DIRECTIONS FOR THIS TASK:
Please identify each line in the records below that contains the word "Windows", and copy those lines.

Bounding box entries:
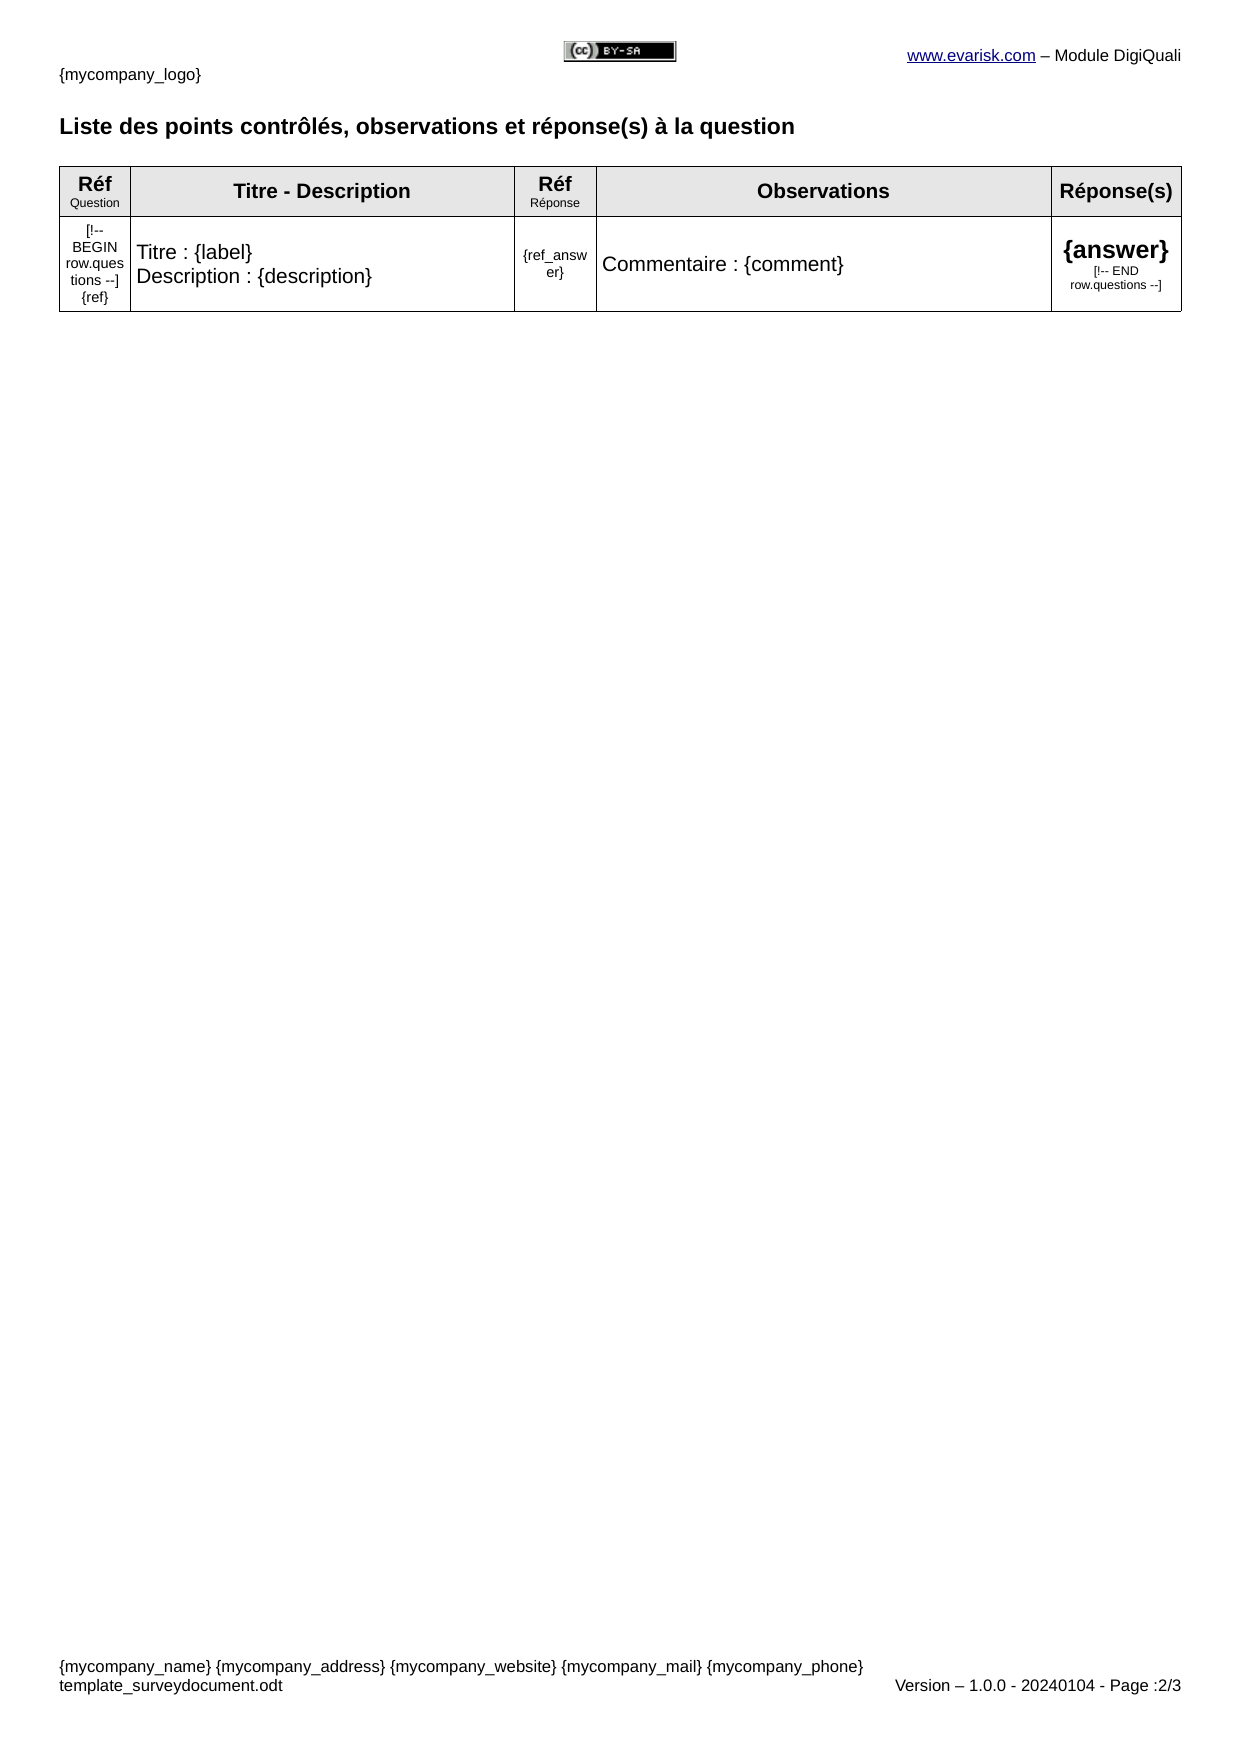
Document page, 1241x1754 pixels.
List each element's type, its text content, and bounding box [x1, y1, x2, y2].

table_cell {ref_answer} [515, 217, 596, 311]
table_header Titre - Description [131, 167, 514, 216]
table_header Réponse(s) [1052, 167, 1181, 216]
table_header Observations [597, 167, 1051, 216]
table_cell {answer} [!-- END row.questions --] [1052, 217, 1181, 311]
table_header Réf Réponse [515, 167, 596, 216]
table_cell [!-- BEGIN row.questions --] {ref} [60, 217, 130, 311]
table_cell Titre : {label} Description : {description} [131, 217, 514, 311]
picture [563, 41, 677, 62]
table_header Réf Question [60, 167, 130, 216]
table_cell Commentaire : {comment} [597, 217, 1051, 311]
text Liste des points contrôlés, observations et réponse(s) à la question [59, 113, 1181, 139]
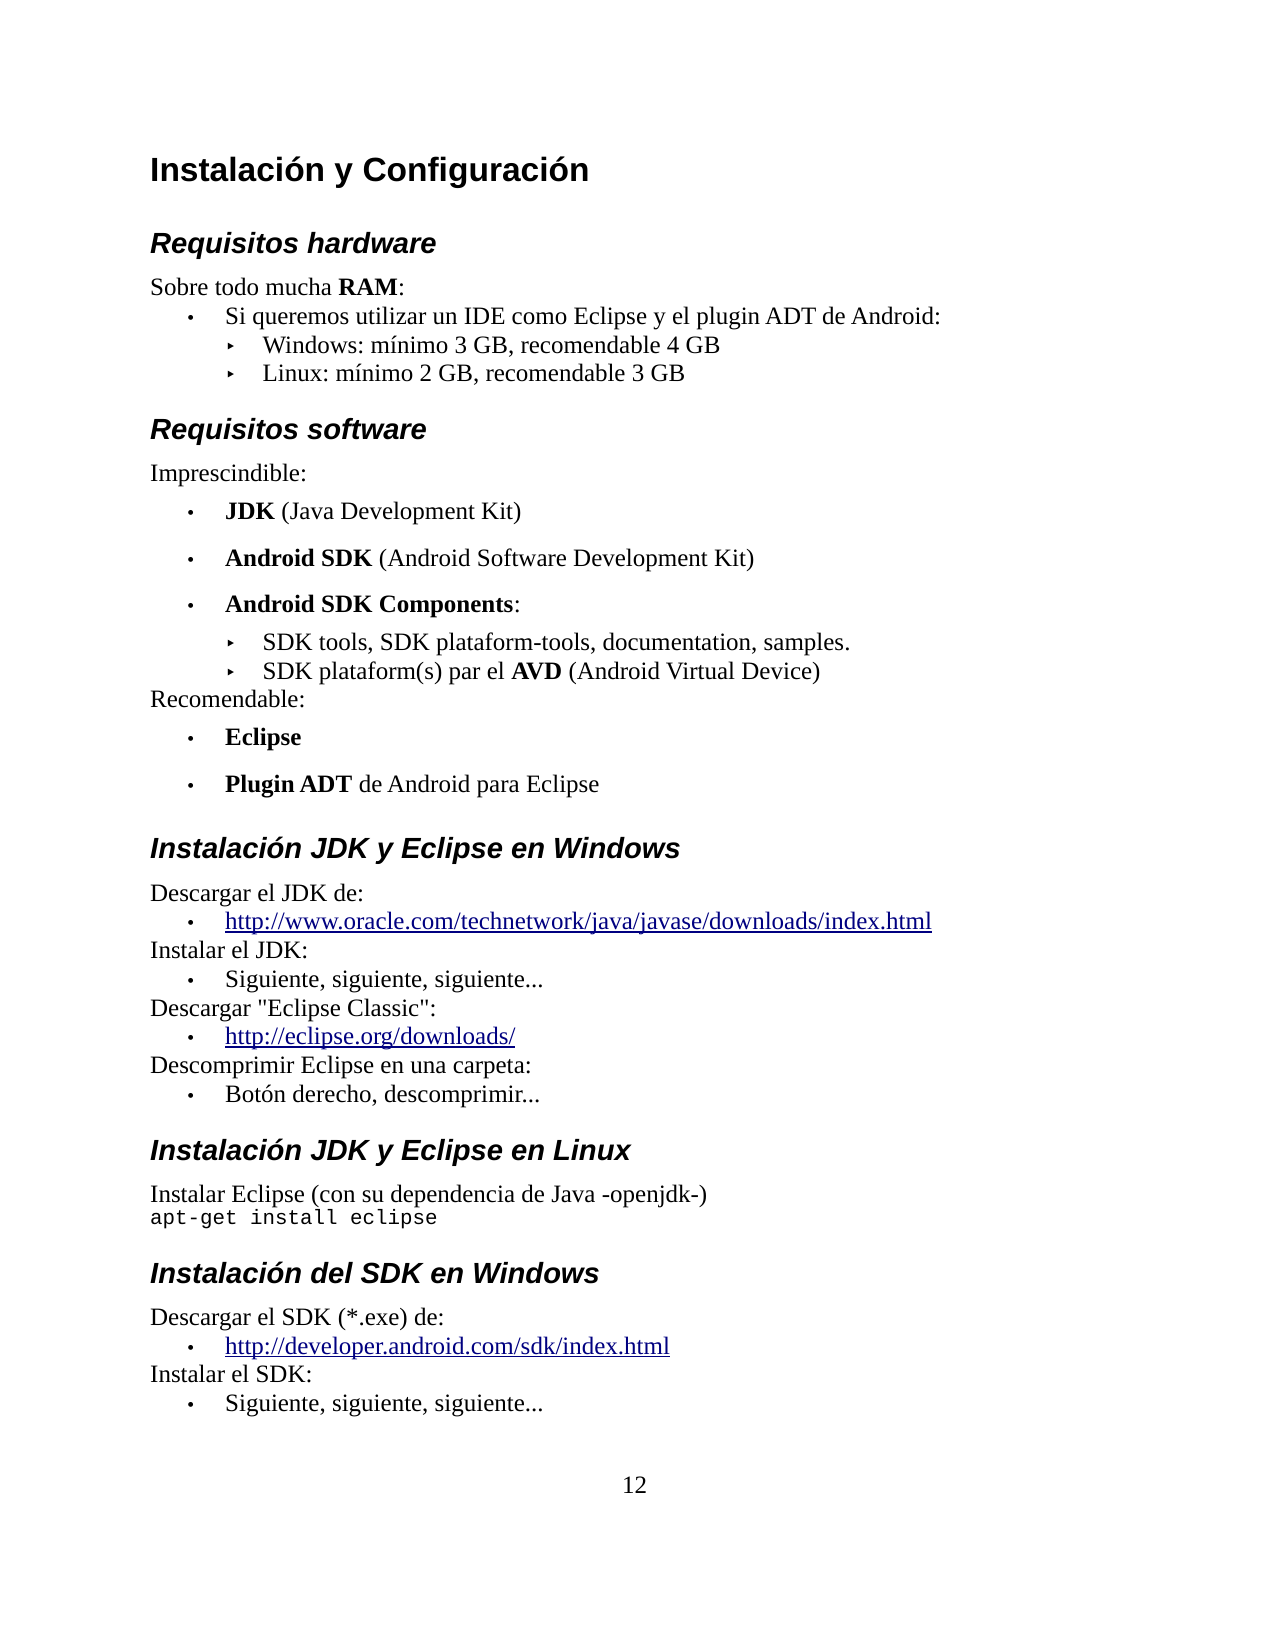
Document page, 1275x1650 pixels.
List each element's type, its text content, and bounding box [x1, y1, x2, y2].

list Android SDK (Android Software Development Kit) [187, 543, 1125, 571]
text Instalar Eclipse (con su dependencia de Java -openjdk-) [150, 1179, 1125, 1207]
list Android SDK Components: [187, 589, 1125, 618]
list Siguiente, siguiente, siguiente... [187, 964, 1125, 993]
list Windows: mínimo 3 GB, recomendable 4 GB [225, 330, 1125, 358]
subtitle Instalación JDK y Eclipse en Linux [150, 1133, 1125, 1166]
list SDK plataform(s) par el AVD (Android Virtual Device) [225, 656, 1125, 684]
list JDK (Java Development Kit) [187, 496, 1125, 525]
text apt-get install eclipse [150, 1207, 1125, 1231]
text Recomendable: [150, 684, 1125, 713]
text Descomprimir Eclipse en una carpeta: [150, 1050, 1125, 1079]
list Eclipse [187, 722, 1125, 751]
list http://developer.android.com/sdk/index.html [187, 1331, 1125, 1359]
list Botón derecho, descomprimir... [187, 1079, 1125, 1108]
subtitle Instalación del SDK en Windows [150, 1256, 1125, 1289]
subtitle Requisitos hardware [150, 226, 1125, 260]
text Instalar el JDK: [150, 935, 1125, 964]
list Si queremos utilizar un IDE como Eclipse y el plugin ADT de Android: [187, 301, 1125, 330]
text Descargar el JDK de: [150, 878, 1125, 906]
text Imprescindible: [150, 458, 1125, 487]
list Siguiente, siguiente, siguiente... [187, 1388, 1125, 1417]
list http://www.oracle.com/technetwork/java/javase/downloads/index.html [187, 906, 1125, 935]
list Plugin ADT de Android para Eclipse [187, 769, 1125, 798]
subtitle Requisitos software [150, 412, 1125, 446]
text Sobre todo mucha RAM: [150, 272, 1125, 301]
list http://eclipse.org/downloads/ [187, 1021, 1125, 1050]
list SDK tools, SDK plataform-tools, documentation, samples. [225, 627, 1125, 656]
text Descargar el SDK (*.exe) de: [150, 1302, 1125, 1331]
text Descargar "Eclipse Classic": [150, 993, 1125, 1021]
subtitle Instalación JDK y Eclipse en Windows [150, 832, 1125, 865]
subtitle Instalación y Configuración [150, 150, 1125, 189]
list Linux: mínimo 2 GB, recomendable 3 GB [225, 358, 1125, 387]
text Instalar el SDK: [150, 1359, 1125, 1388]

RESULT FOR THIS EXERCISE:
list Windows: mínimo 3 GB, recomendable 4 GB [225, 330, 1125, 358]
subtitle Instalación del SDK en Windows [150, 1256, 1125, 1289]
subtitle Instalación JDK y Eclipse en Windows [150, 832, 1125, 865]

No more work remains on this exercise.